### Task material

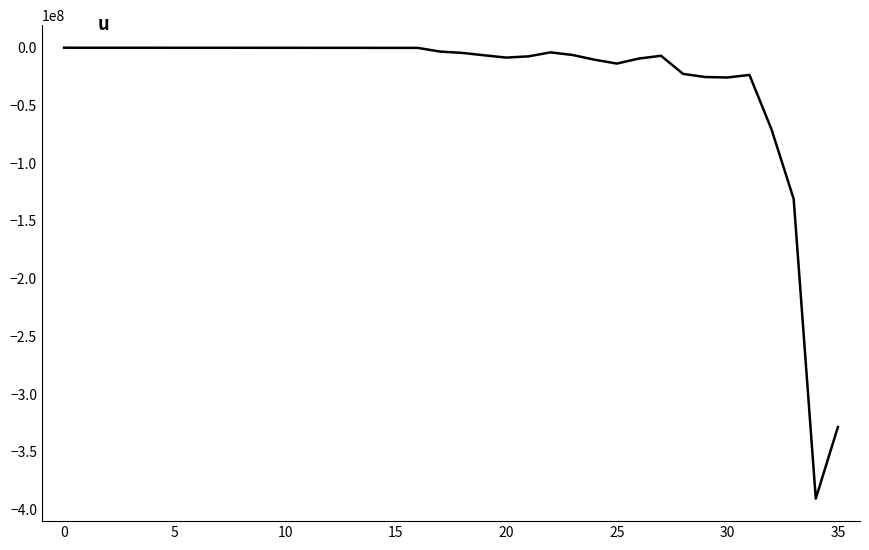

What is the sum of all values?

-1100936327.5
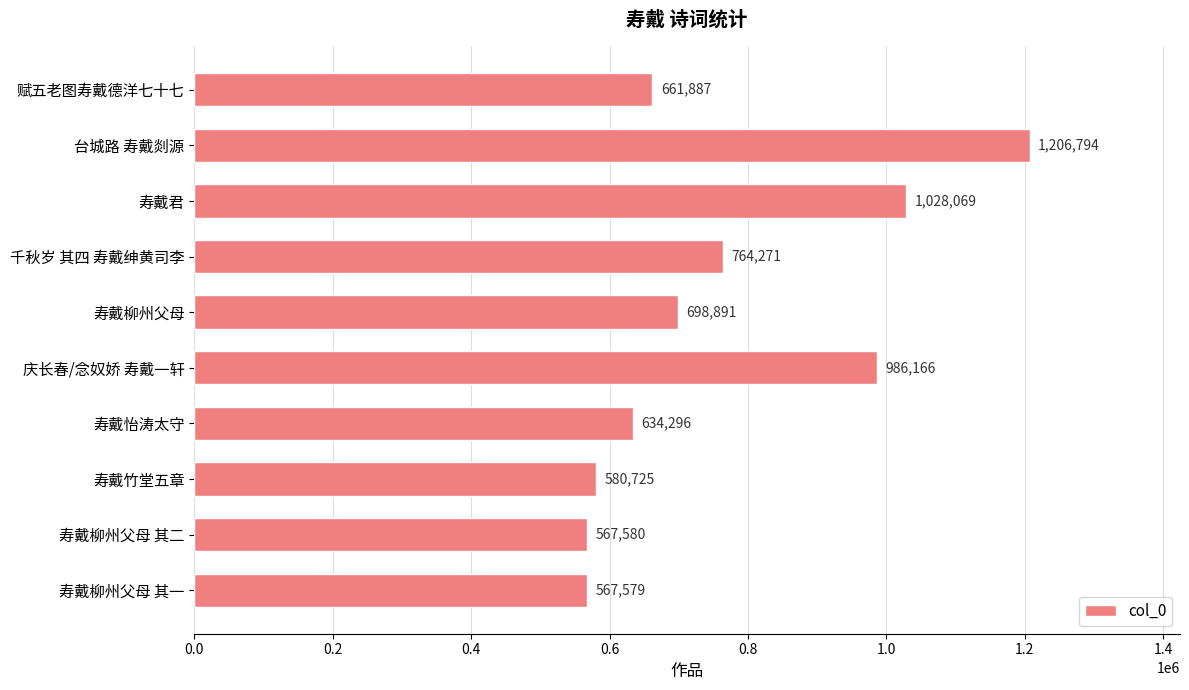

What is the label of the 4th bar from the bottom?

寿戴怡涛太守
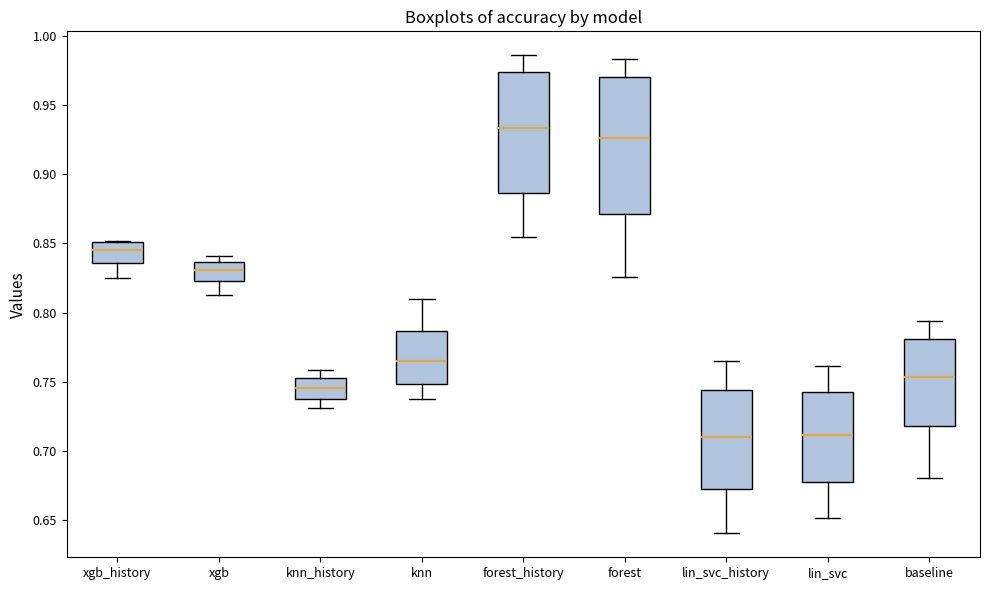

Which box's median line is the highest?

forest_history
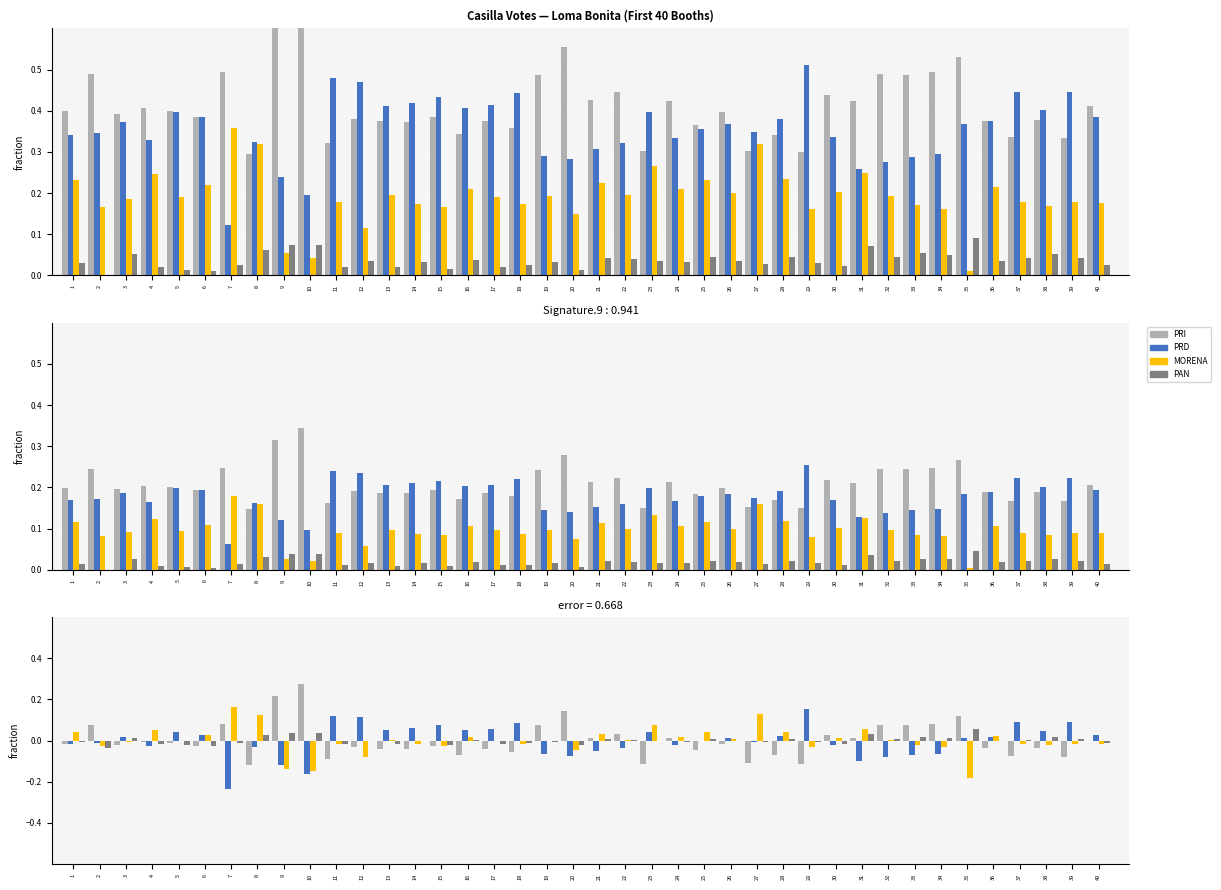

Which series changed the most between 4 and 6?

PRD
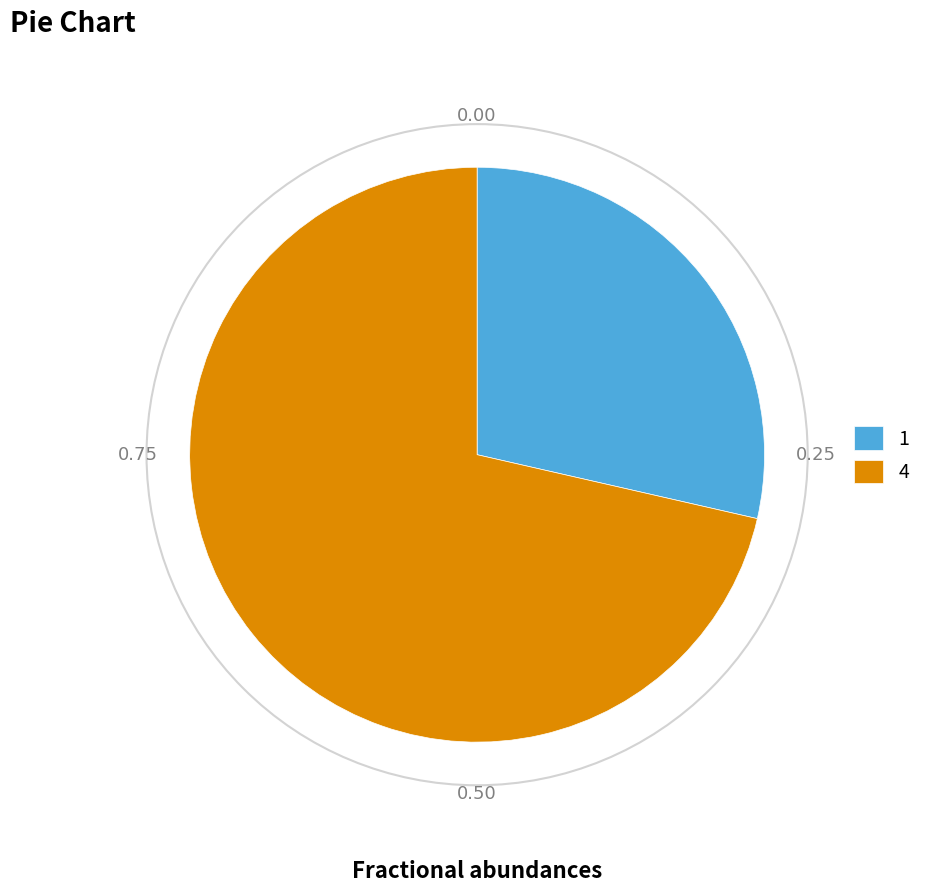

What is the smallest slice in the pie chart?

1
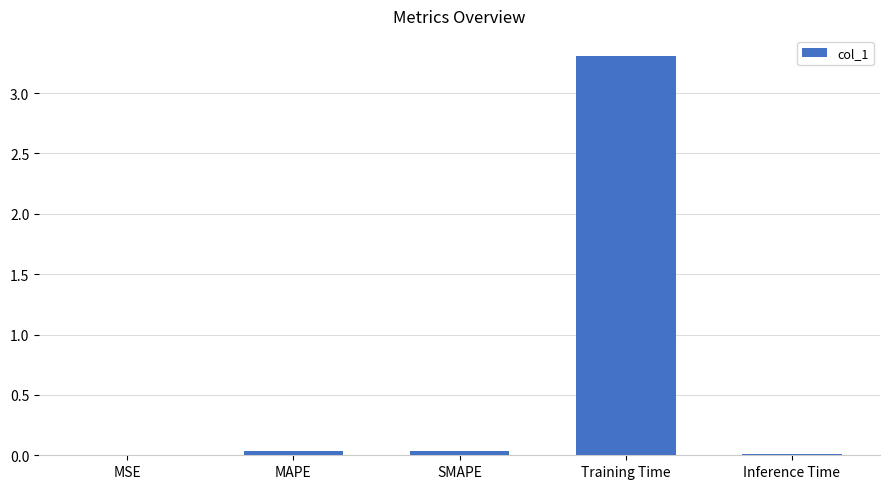

Is it true that the value at MAPE is 0.0?

True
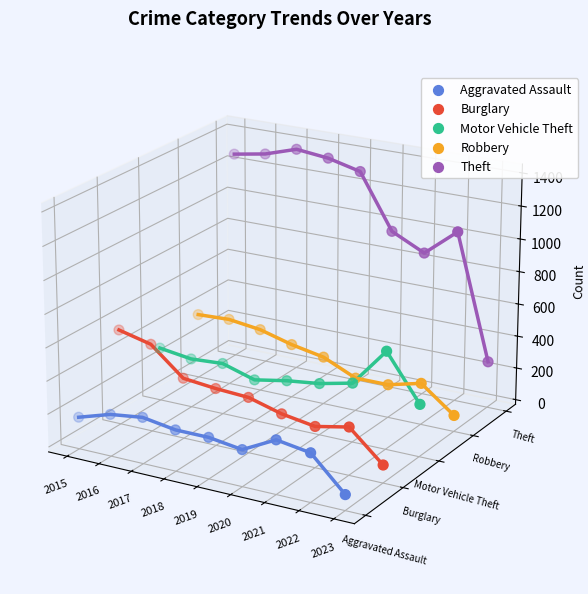

Is the value of Motor Vehicle Theft at 2019 greater than the value of Aggravated Assault at 2020?

Yes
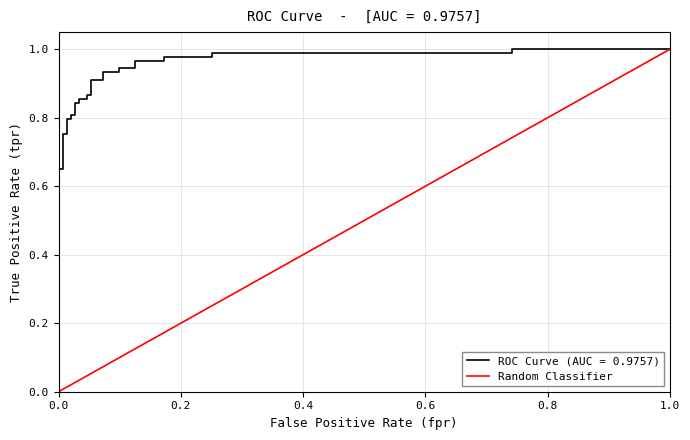

What is the sum of the values at 1.0 and 0.0?

1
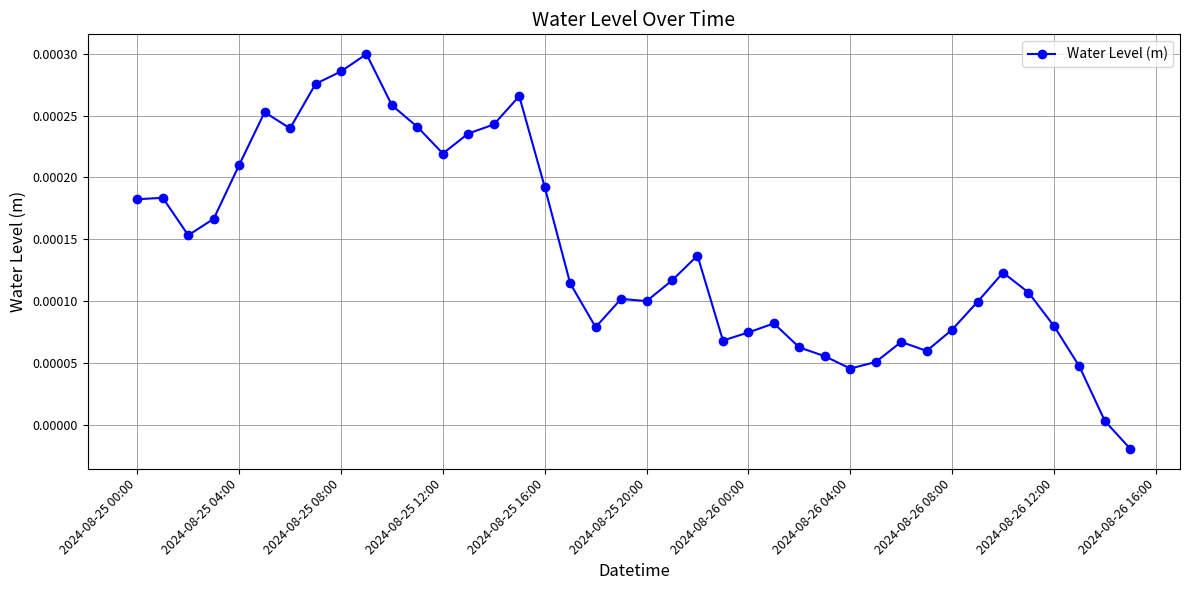

True or false: the data has more than 0 interior local peaks.

True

### Goal of the exercise
From the listing above, pull out every line that contains the string "What" and copy those lines. Case counts.

### Solution for this problem
What is the sum of all values?
What is the label of the 4th bar from the bottom?
What is the smallest slice in the pie chart?
What is the sum of the values at 1.0 and 0.0?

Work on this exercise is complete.